Christopher Reynolds, who will be a part of the board pending shareholder approval, mentioned the corporate’s robust monetary efficiency was proof that its governance was working successfully. He added that evaluating it with European and US requirements won’t be applicable. “To imagine that . . . Japan should align itself with western notions, I believe that’s frankly boastful,” mentioned Reynolds. “We’re the corporate of kaizen, steady enchancment.

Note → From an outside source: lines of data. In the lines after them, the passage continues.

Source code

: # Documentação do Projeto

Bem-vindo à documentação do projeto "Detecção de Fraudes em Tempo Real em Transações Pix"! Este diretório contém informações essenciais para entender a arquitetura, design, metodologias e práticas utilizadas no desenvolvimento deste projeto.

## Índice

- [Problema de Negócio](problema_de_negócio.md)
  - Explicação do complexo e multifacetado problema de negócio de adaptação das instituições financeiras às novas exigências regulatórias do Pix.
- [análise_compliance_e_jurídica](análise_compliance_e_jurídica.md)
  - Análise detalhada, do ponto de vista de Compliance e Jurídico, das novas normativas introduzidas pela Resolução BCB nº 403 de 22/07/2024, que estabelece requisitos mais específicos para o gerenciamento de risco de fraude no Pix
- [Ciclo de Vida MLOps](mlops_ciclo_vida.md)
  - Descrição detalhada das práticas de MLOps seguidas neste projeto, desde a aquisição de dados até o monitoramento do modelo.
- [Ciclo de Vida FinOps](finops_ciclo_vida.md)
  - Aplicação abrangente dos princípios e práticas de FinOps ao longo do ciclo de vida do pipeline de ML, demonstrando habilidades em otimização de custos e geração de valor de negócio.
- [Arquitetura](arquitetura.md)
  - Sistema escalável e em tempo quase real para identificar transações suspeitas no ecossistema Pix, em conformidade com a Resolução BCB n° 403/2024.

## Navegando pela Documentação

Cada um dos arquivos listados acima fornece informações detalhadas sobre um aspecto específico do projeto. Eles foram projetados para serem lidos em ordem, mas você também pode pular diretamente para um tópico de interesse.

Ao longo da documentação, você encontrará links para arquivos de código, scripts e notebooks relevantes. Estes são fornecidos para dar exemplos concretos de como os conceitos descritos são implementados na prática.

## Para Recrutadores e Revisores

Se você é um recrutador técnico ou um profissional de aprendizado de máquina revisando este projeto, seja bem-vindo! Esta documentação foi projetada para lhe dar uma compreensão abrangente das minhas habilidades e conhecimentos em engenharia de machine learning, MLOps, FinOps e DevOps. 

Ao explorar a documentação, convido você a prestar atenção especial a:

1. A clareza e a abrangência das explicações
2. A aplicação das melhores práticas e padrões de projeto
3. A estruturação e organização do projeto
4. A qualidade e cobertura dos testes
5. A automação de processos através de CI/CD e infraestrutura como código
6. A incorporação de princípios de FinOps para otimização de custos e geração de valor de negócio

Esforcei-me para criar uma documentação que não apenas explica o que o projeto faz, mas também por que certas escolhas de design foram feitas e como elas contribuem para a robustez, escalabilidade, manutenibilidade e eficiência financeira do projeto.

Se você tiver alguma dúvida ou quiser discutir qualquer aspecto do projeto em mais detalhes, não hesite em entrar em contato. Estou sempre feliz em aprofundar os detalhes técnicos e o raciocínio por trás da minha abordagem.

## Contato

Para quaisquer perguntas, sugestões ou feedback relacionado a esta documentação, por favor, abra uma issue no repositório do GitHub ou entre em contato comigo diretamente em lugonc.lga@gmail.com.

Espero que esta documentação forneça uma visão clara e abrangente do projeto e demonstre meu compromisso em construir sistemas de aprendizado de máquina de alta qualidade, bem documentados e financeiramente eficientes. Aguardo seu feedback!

As we attain for the long run . . . the management staff has set out for us, we’re going to have to alter and evolve.”
Miyazaki, the CFO, mentioned the brand new system permits all members of the board together with auditors to participate in discussions for Toyota’s future as “one staff”. “One single hero doesn’t work for the automotive business,” he mentioned. “Everyone seems to be a pacesetter. We really feel that all of us have to work laborious to keep up this present place.”
For Akio, although, there could solely be one individual whose estimation actually issues. On his remaining day as chief govt in March 2023, Akio took a reporter for the Toyota Occasions to his childhood house in Nagoya. A portrait held on the wall. “That is the one individual I wish to obtain a praise from,” Akio mentioned, his voice quivering. “That he’s glad that he had a grandson like me.”
Kana Inagaki is the FT’s business editor.